Dans ces régions désertiques, d’autres peuplades sont entourées du même mystère, les Dogons au Mali, les Touaregs dans tout le Sahara. Auréolés de la beauté grandiose de leur désert, ils ont longtemps été admirés pour leur courage guerrier, et les défaites qu’ils infligèrent aux troupes coloniales. Mais c’est surtout leur prestance, leur stature et leur étonnante couleur de peau qui en firent des hommes de légende.

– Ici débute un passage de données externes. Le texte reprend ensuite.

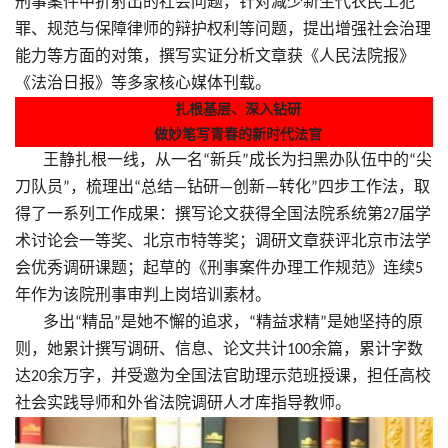
刑事案件中折射出的社会问题，针对减少新生代农民工犯
罪、规范与保障律师的辩护权利等问题，提出增强社会治理
能力等方面的对策，撰写实证分析文章获《人民法院报》
《法治日报》等多家核心媒体刊载。
扎根基层、深入钻研
做妙笔写青春的新时代法官
王静扎根一线，从一名
新兵
成长为扫黑办队伍中的
尖
“
”
“
刀队员
，梳理出
总结
钻研
创新
转化
四步工作法，取
”
“
—
—
—
”
得了一系列工作成果：撰写论文获得全国法院系统第
届学
27
术讨论会一等奖、北京市特等奖；调研文章获评北京市法学
会优秀调研课题；起草的《刑事案件办理工作规范》连续
5
年作为该院刑事审判上岗培训素材。
多出
精品
是她不懈的追求，
精益求精
是她坚持的原
“
”
“
”
则，她累计撰写调研、信息、论文共计
余篇，累计字数
100
达
余万字，并受邀为全国法官助理示范班授课，担任高校
20
社会实践导师和外省法院调研人才库指导教师。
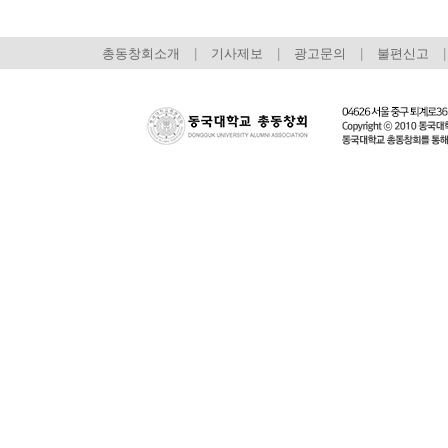
총동창회소개
|
기사제보
|
광고문의
|
불편신고
|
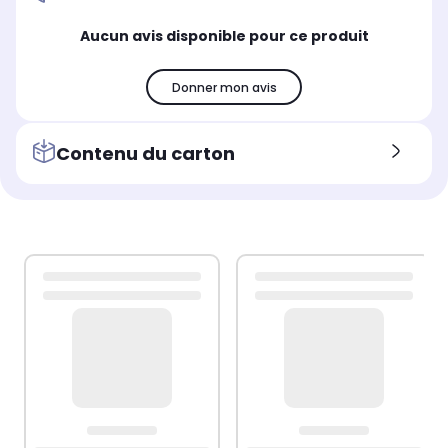
Aucun avis disponible pour ce produit
Donner mon avis
Contenu du carton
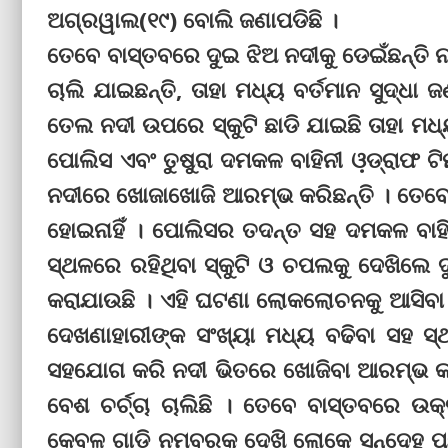
ଅଗ୍ରୱାଲ(୧୯) ବୋଲି ଜଣାପଡିଛି ।
ତେବେ ବାସ୍ତବରେ ଦୁଇ ଝିଅ ନଦୀକୁ ଡେଇଁଛନ୍ତି 
ଚାଲି ଯାଇଛନ୍ତି, ତାହା ମଧ୍ୟ ବର୍ତମାନ ସୁଦ୍ଧା ଜଣା
ତେଲ ନଦୀ ଉପରେ ସ୍କୁଟି ଛାଡି ଯାଇଛି ତାହା ମଧ୍
ପୋଲିସ ଏବଂ ତୁଷୁରା ଦମକଳ ବାହିନୀ ଓ଼ଡ୍ରାଫ 
ନଦୀରେ ଖୋଜାଖୋଜି ଆରମ୍ଭ କରିଛନ୍ତି । ତେବେ 
ହୋଇନାହିଁ । ପୋଲିସର ତଦନ୍ତ ସହ ଦମକଳ ବାହି
ସ୍ଥଳରେ ରହିଥିବା ସ୍କୁଟି ଓ ଚପଲକୁ ଦେଖିଲେ ଦ
କରାଯାଉଛି । ଏହି ଘଟଣା ଲୋକଲୋଚନକୁ ଆସିବା
ଦେଖଣାହାରୀଙ୍କ ସଂଖ୍ୟା ମଧ୍ୟ ବଢିବା ସହ ସ
ସହଯୋଗ କରି ନଦୀ ଭିତରେ ଖୋଜିବା ଆରମ୍ଭ କର
ବେଶ ଚର୍ଚ୍ଚା ଚାଲିଛି । ତେବେ ବାସ୍ତବରେ ଉକ୍
କେବଳ ଗାଡି ନମ୍ବରକୁ ଦେଖି ଲୋକେ ସନ୍ଦେହ ପ୍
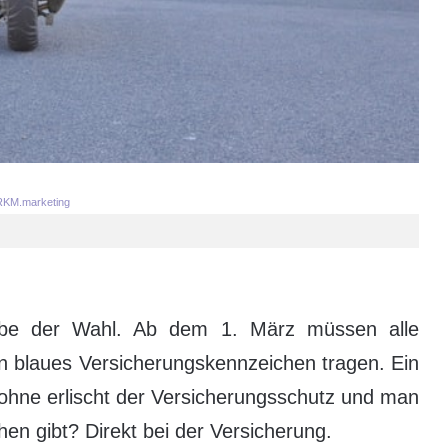
KM.marketing
arbe der Wahl. Ab dem 1. März müssen alle
in blaues Versicherungskennzeichen tragen. Ein
 ohne erlischt der Versicherungsschutz und man
en gibt? Direkt bei der Versicherung.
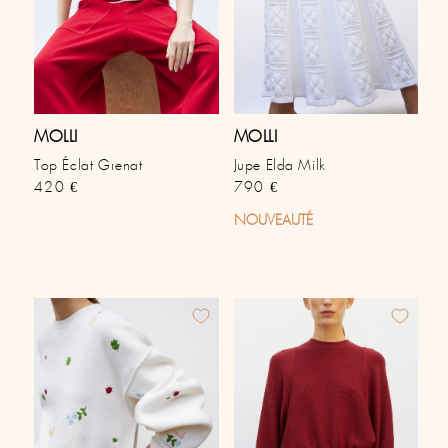
MOLLI
MOLLI
Top Éclat Grenat
Jupe Elda Milk
Prix habituel
Prix habituel
420 €
790 €
NOUVEAUTÉ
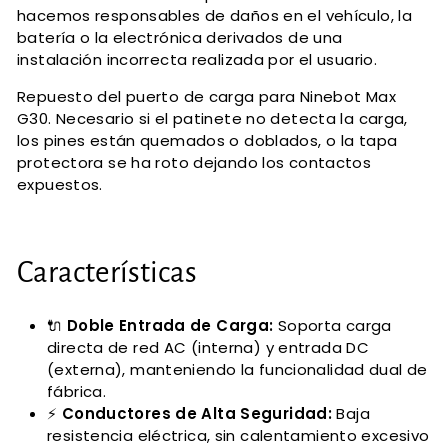
hacemos responsables de daños en el vehículo, la
batería o la electrónica derivados de una
instalación incorrecta realizada por el usuario.
Repuesto del puerto de carga para Ninebot Max
G30. Necesario si el patinete no detecta la carga,
los pines están quemados o doblados, o la tapa
protectora se ha roto dejando los contactos
expuestos.
Características
🔌
Doble Entrada de Carga:
Soporta carga
directa de red AC (interna) y entrada DC
(externa), manteniendo la funcionalidad dual de
fábrica.
⚡
Conductores de Alta Seguridad:
Baja
resistencia eléctrica, sin calentamiento excesivo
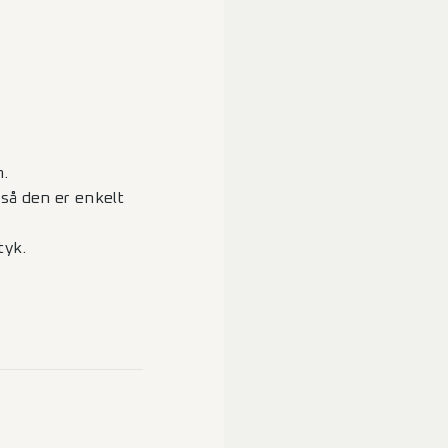
m.
så den er enkelt
tyk.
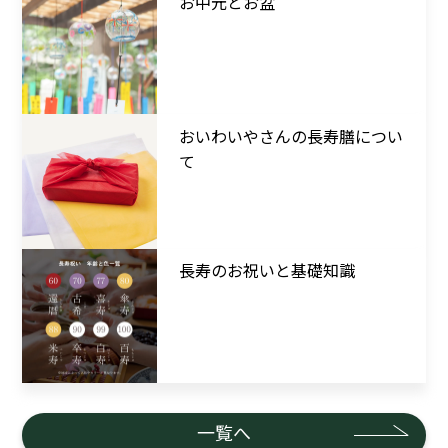
お中元とお盆
おいわいやさんの長寿膳につい
て
長寿のお祝いと基礎知識
一覧へ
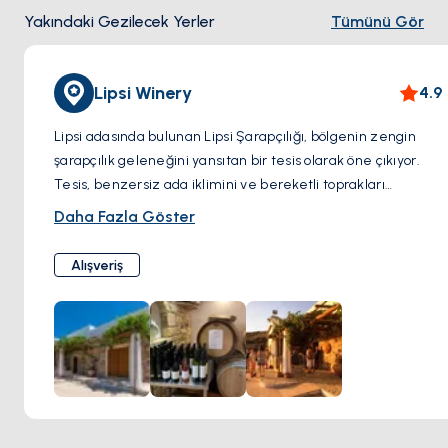
Yakındaki Gezilecek Yerler
Tümünü Gör
Lipsi Winery
4.9
Lipsi adasında bulunan Lipsi Şarapçılığı, bölgenin zengin
şarapçılık geleneğini yansıtan bir tesis olarak öne çıkıyor.
Tesis, benzersiz ada iklimini ve bereketli toprakları
kullanarak, çeşitli yüksek kaliteli şaraplar üretmek için yerel
Daha Fazla Göster
üzüm çeşitlerini özenle yetiştiriyor. Sürdürülebilirliği ve
organik tarım ilkelerini benimseyen şarapçılık, her şişenin
Alışveriş
adanın eşsiz terroir karakterini yansıtmasını sağlıyor. Lipsi
Şarapçılığı, şarap tadımları ve şarap yapımı süreci hakkında
bilgi edinme yoluyla ziyaretçileri adanın zengin kültürel
mirasına dalmaya davet ediyor.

Les hommes bleus, du bleu nuit de leur peau pigmentée par leur long voile de fête, vivent essentiellement dans le Sud de l’Algérie, le Nord du Niger et du Mali. Dans l’Aïr, leur territoire de prédilection, quelques tribus exercent encore l’antique métier de caravaniers, transporteurs du sel à dos de chameau et éleveurs nomades. Beaucoup d’autres se sont sédentarisés, la concurrence des camions ayant été trop forte.

À l’opposé des rigueurs du désert, un pays presque méditerranéen attire toujours plus de curieux. L’Afrique du Sud, longtemps bannie des circuits touristiques, peut désormais offrir au grand jour les splendeurs de ses terres australes. Ses côtes, bordées par l’Océan Indien et l’Océan Atlantique, cachent des baies idylliques et solitaires, des villes comme Durban, à l’architecture et au rythme de Miami, mais aussi une vaste région luxuriante, portion du littoral appelée la Route des Jardins.

Terre de contrastes, ethnique, linguistique, géographique ou culturel, l’Afrique du Sud donne l’occasion aux gastronomes de découvrir des vins d’une grande qualité issus des cépages français importés au 17ème siècle par des huguenots chassés de France, la région s’appelle d’ailleurs le Franschhoek, (le coin des Français). Mais elle est aussi une terre de sportifs, alpinistes, le Drakensberg culmine à 3500 mètres, surfeurs qui ont peu de mer aussi belle à se mettre sous la planche et golfeurs évoluant dans de véritables paradis troués.

Ici aussi les parcs nationaux font figure d’Eden et tous les animaux de la créations se laissent admirer dans plus d’une vingtaine de réserves dont la plus fameuse est le Parc National Kruger, à 500 kilomètres de Johannesburg, qui abrite absolument toutes les espèces de la faune sud-africaine.